Sería algo como la fantasía del cherry picking (o como se diga en mandarín) hecha realidad: Uruguay podría mantener las ventajas de pertenecer al Mercosur (que es el destino de las exportaciones de corte manufacturero) y, simultáneamente, agregar aquellas que se derivarían de un mejor acceso a su ya principal e insaciable cliente. A ello se le podría sumar alguna mejora en el comercio de servicios y, sobre todo, en la capacidad de atraer inversiones, chinas o de otros países, seducidas por el acceso a la superpotencia oriental y por la diferenciación lograda.

De hecho, el gobierno y la dirigencia gremial agropecuaria, simbolizada en el Instituto Nacional de Carnes van por más. Y no me refiero a la desconcertante conducción del canciller Bustillo -con, por ejemplo, su gira por Georgia, Armenia y Turquía en momentos álgidos del país en la región-, sino al núcleo de interés que empuja por la adhesión (porque de eso se trata, de una firma) al Acuerdo de Asociación Traspacífico, conocido como TPP-11, que reúne a Nueva Zelanda y Australia (los eternos rivales) con los apetitosos mercados para la agroexportación de Vietnam, Malasia, Singapur, Japón y Brunei, además de Canadá, México, Perú y Chile. Y aunque las playas de Uruguay son bañadas por el Atlántico, piénsese que el Reino Unido, desembarazado de los reaseguros del Estado de bienestar que le imponía la UE, ya solicitó el inicio de las negociaciones con los del Pacífico.
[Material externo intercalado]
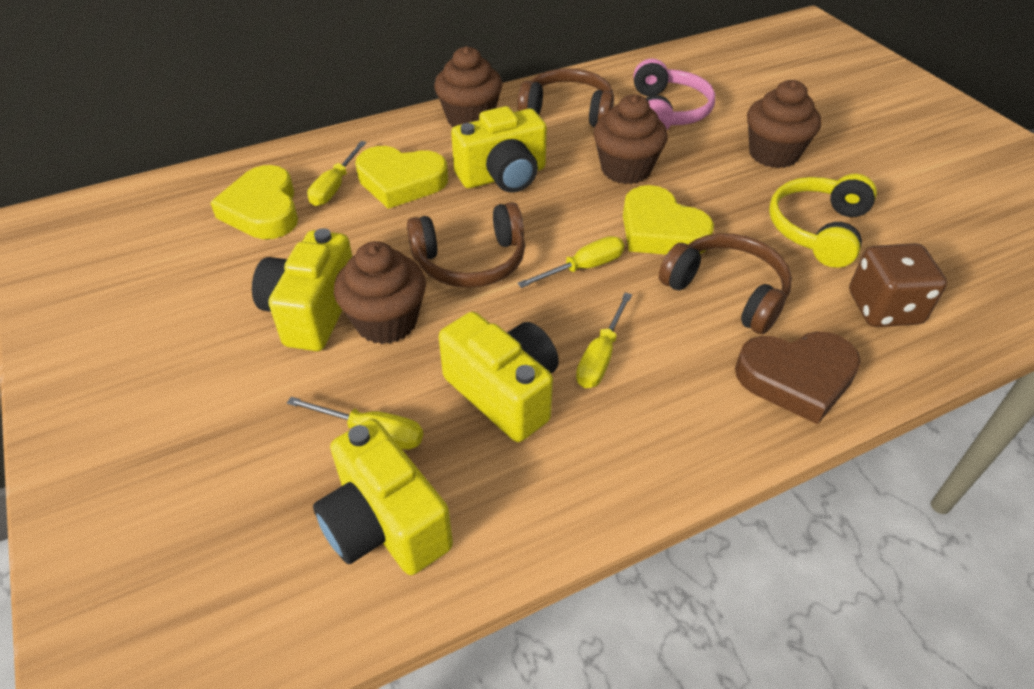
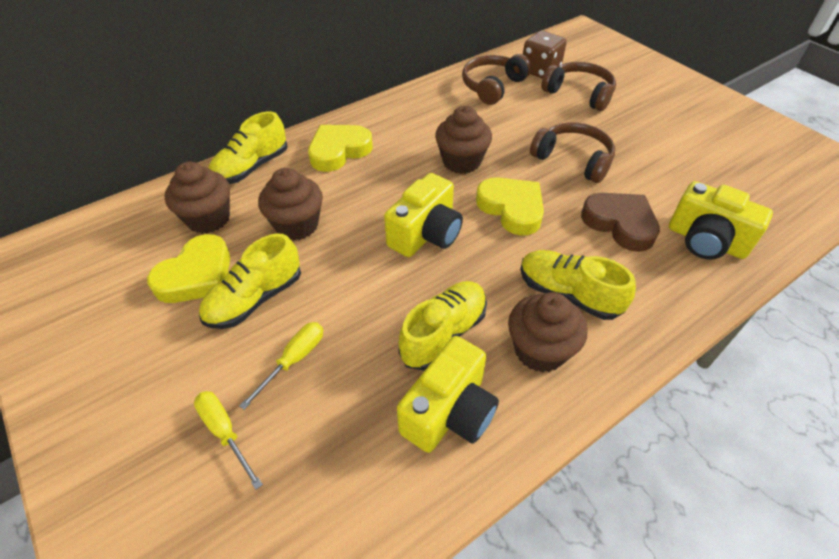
pink headphones: [634,58,715,129] = 1 -> none = 0
yellow camera: [252,228,352,351] [313,419,453,575] [439,312,559,442] [451,106,547,193] = 4 -> [384,173,463,257] [397,336,499,453] [669,181,773,260] = 3
yellow headphones: [769,174,877,268] = 1 -> none = 0
yellow screwdriver: [287,397,423,450] [307,141,366,206] [517,236,624,288] [576,292,632,388] = 4 -> [194,391,263,490] [239,322,323,410] = 2
yellow shoe: none = 0 -> [199,233,301,329] [209,111,288,184] [399,281,487,371] [520,250,636,320] = 4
Y no es que “Britain rules the waves”, sino que el modelo de inserción por la vía de los acuerdos plurilaterales vive y lucha.

Acuerdo nacional, hasta en mandarín. Sin lugar a dudas, la señal de la negociación de un TLC con China por parte de Uruguay, un integrante del Mercosur, es una señal muy fuerte. Y, previsiblemente, alienta a los sectores políticos y a los intereses agroexportadores de Argentina y Brasil a recorrer un camino similar, sea o no con la superpotencia asiática. De forma opuesta, es una alerta para los actores políticos y económicos de nuestros vecinos de vocación integradora, que prefieren recorrer un camino más centrado en la región y más gradual en su inserción global. En otras palabras, Uruguay se pone en el centro de un escenario de pujas entre actores regionales poderosos, que lo sobrepasan y le pueden pasar, tarde o temprano, factura.

Por otro lado, y a nivel nacional, un TLC con China implica opciones y riesgos relevantes. Las decisiones que se tomen no pueden ser el resultado de un impulso presidencial, de un estudio econométrico ni de un cambio circunstancial de las bases económicas y sociales que son referencia y apoyo del gobierno.

Se trata de decisiones que tendrán consecuencias de fondo y largo aliento y, por lo tanto, que exigen participación, respaldos y acuerdos políticos y sociales de base ancha.


  1. Una aproximación de corte teórico, y que no aborda el caso en cuestión, se puede consultar en “Evaluación del impacto de acuerdos comerciales. Metodologías, experiencias internacionales y aplicaciones para el caso uruguayo”, de Álvaro Lalanne y Guillermo Sánchez, una publicación de CEPAL en cooperación con MEF.